Il punto di vista delle amministrazioni, inoltre, segna la strada del futuro formativo. In Lombardia – per esempio – è stata recentemente introdotta una legge regionale (n. 10 del 2024) che norma la formazione dei soccorritori, un elemento distintivo non presente in altre realtà. Michele Pirovano – responsabile della formazione in AREU – ha spiegato il funzionamento di questa regola: “La legge regionale parla del soccorritore, dell’autista-soccorritore e anche del tecnico delle centrali di soccorso, definendo per la prima volta il percorso formativo per questa figura professionale. L’auspicio è che altre regioni seguano l’esempio lombardo, mantenendo una certa uniformità nei contenuti formativi”. Sottolinea questa necessità anche Stefano Sironi direttore del centro IR&TeC AREU: “E’ fondamentale mantenere uno standard minimo armonizzato nella formazione, che permetta di condurre le principali procedure in maniera corretta in tutta Italia. La necessità di ridurre le disparità tra regioni in termini di pacchetto formativo, ore di formazione e funzioni dei soccorritori va di pari passo con l’esigenza di trovare un equilibrio tra competenze standard e sostenibilità del pacchetto formativo, specialmente per il mondo del volontariato”.
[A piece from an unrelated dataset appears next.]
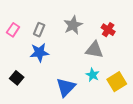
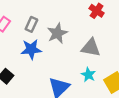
gray star: (73, 25) -> (57, 33), moved
red cross: (108, 30) -> (97, 11), moved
Algoritmi: futuro infermieristico e non solo

La sostenibilità del sistema è al centro della riforma di un’altra Regione come il Piemonte, che sta superando i vecchi protocolli. Partendo dagli infermieri, Marco Pappalardo ha spiegato l’idea di sistema che vorrebbero sviluppare:”Stiamo investendo tantissimo e finalmente c’è accordo sul ruolo e sulle competenze infermieristiche. Ma anche su quello che è il mondo del volontariato dobbiamo fare passi in avanti. Come sapete di fatto sono loro, quantomeno in Regione Piemonte, che tengono attive l’ottanta per cento del sistema dell’emergenza sanitaria preospedaliera.”Questa affermazione sottolinea l’importanza del volontariato nel sistema di emergenza sanitaria in Italia e l’impegno nella loro formazione. Proprio l’infermiere può essere un fulcro in questo modello, anche secondo la SIIET: “L’infermiere è protagonista con il medico e il soccorritore di base, sia esso dipendente o volontario – ha spiegato Paolo Mariani, responsabile SIIET Formazione -. Abbiamo investito energie sulla formazione perché è solo questa che dona skill ulteriori ai soccorritori. Vorremmo una formazione non settoriale, ma congiunta. Il team deve essere formato in modo omogeneo perché le figure devono essere abituate a lavorare insieme, partendo dalla formazione fatta insieme”.

Sfide e prospettive future: dai Rescue Days al CEU2025

Bisogna però anche guardare avanti, e il primo momento di incontro e collaborazione sarà proprio il Congresso di Emergenza Urgenza 2025, organizzato dalla Fondazione Emergenza Urgenza. “Stiamo cercando di portare avanti un discorso comune – ha spiegato il presidente della fondazione e direttore del 118 Romagna Maurizio Menarini – perché le singole regioni si sono mosse, alcune Regioni, non tante, si sono mosse con dei programmi formativi. Però forse bisognerebbe fare un discorso più ad ampio respiro e trovare una formula che metta d’accordo i sistemi da nord a sud”.  Sono queste le sfide principali emerse durante la discussione. E’ evidente la necessità di uniformare i percorsi formativi a livello nazionale, garantendo standard qualitativi elevati in tutte le Regioni. Tutto questo deve passare tramite l’integrazione formativa del personale sanitario con quella dei volontari, assicurando un linguaggio comune e una collaborazione efficace sul campo. La Fondazione Emergenza Urgenza sta lavorando su progetti formativi che possano essere condivisi e implementati a livello nazionale, superando le attuali differenze regionali. In conclusione, il futuro della formazione nel 118 si prospetta come un percorso di integrazione e standardizzazione, dove la collaborazione tra enti pubblici, privati e volontariato giocherà un ruolo fondamentale per garantire un servizio di emergenza-urgenza sempre più efficace e di qualità su tutto il territorio nazionale.